▶ _REQUEST_
Your answer should be one number: how many lines below hold the word "jalan".

▶ _DATA SECTION_

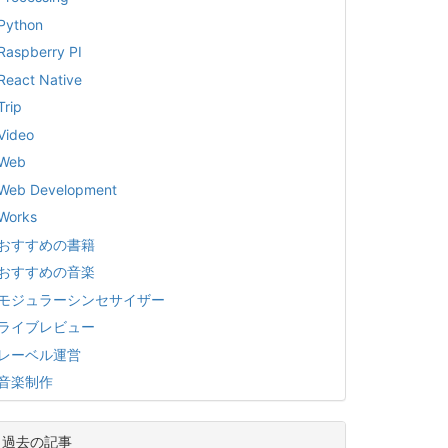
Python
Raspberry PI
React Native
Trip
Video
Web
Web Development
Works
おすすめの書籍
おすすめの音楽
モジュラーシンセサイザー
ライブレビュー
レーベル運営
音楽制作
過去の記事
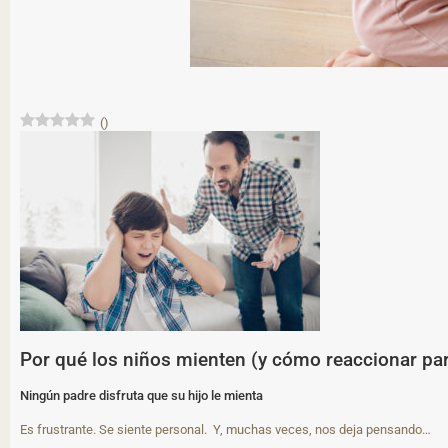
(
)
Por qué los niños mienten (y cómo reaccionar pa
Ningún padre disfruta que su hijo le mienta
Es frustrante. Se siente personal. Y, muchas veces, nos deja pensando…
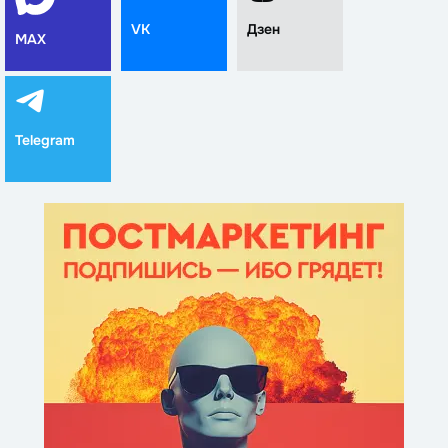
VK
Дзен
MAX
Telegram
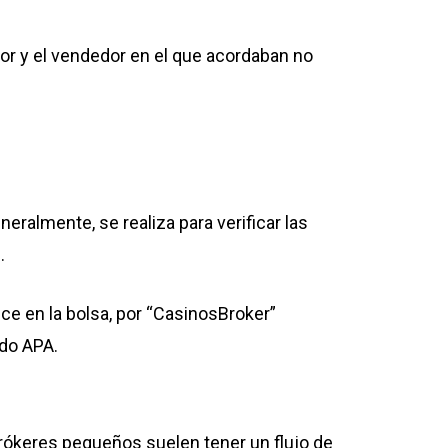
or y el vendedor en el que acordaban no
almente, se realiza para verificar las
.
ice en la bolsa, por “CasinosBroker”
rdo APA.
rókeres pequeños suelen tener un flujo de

* * *

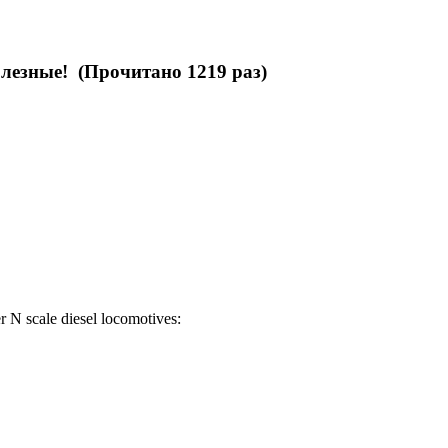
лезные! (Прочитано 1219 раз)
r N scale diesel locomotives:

---

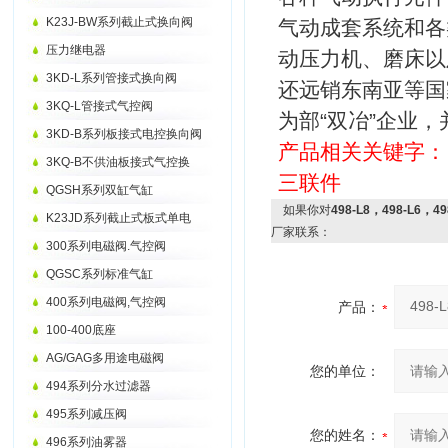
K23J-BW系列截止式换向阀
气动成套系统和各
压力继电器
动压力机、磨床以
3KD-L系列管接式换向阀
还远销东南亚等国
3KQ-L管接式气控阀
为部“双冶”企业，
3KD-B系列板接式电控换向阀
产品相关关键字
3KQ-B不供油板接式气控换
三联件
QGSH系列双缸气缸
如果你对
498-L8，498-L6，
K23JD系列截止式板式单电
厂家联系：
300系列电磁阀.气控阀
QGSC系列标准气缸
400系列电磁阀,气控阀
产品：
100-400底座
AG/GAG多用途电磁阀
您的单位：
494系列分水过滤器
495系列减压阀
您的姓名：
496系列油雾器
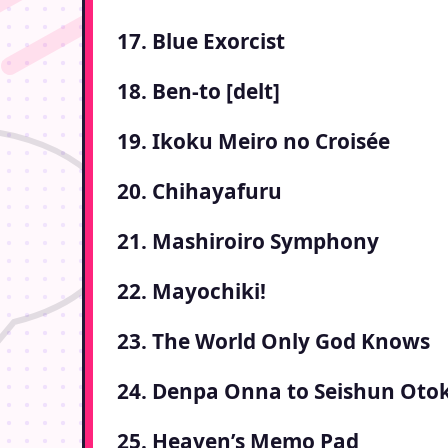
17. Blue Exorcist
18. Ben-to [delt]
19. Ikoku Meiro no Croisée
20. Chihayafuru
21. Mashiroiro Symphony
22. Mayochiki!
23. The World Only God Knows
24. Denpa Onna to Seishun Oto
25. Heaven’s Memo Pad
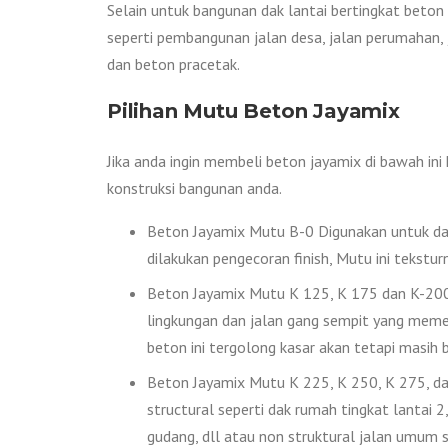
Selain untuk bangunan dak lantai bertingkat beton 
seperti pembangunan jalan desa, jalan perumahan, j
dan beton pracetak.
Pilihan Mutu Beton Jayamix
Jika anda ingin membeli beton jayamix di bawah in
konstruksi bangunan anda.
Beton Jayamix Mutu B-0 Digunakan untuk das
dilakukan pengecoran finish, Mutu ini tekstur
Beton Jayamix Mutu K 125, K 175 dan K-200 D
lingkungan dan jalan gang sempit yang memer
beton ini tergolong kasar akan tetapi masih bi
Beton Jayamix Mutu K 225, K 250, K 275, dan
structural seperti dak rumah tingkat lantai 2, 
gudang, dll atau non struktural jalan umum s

▶ _RESULT OF THE EXERCISE_
3